The primary advocate for San Jose Redevelopment has been the previous San Jose mayor, (44-year-old Tom McEnery.) He and his family are major landowners of property surrounded by the City’s Downtown Redevelopment Project area.
The former mayor was prevented from running for reelection by a two term limitation on that office. He has said in the past that he had no ambitions for a higher political office. Many citizens did not believe that statement when it was made, and believe it even less now, since some of his former staff were leaders in the naming of the Convention Center for McEnery.
City Ordinance has here-to-fore limited the naming of public property for individual/politicians to those who were safely finish with their careers, by either death or age. This was to avoid the use of such actions as political capital by active politicians, as well as the possible risk of future embarrassment to the city.
A coalition of veterans groups, VALOR (Veterans Action Lobby On Remembrance), demanded that if the Convention Center were to be renamed, it should be renamed as a memorial to the veterans. They asked the City Council for a delay in the hearing date in order to allow the veterans organizations, many of whose members are still unaware of the proposed renaming, more time to participate in the discussions. The current mayor, Susan Hammer, rebuffed their appeal. (Hammer and the former mayor’s friends first announced their intent to rename the new Center a scant 36 days after he left office.)

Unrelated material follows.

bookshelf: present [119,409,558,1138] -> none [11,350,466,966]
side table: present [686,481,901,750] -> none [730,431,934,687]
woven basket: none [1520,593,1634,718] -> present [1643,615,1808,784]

Older veterans are quick to remind those who will listen that San Jose veterans had been promised in 1936 (a promise renewed several times since) a ﬁtting memorial – to date they are still waiting. VALOR, whose membership is mostly Vietnam veterans say, if not (a memorial) now, when VALOR, just this last year, approached then mayor McEnery and City Council members to ask that an arena, now under construction and owned by the city, be named in honor of the veterans. That request was denied on “ﬁscal considerations,” even though the veterans were certain that their fundraising abilities would allay that concern.
Other citizens joined the dispute on the renaming of the taxpayer built Convention Center at Tuesday’s meeting.
The City’s Historic Landmarks Commission” (whose duty by City ordinance is to advise the City on the naming of public properties) determined, on April 3rd, that the renaming of the new Convention Center in honor of the former mayor was both “premature and inappropriate.
The new mayor, Susan Hammer, promised that citizen participation, in particular the role of Commissions and Committees. would be a mainstay in her administration.
The decision to ignore the advice of two important Commissions does not augur well for the City – as Council woman Alvarado pointed out – there were some disturbing actions taken and attitudes expressed that evening towards those who objected to the renaming of the new Center for which she expressed concern.
The breaking of all promises made to encourage citizen participation, at the first opportunity does not augur well for the future. Are we to face four more years of the triumph of personal and special interests over that of the public? Only time will tell; but it will be interesting to see if a laudable desire to encourage major league baseball to San Jose is to be followed by an ove urge to give public money to private interests.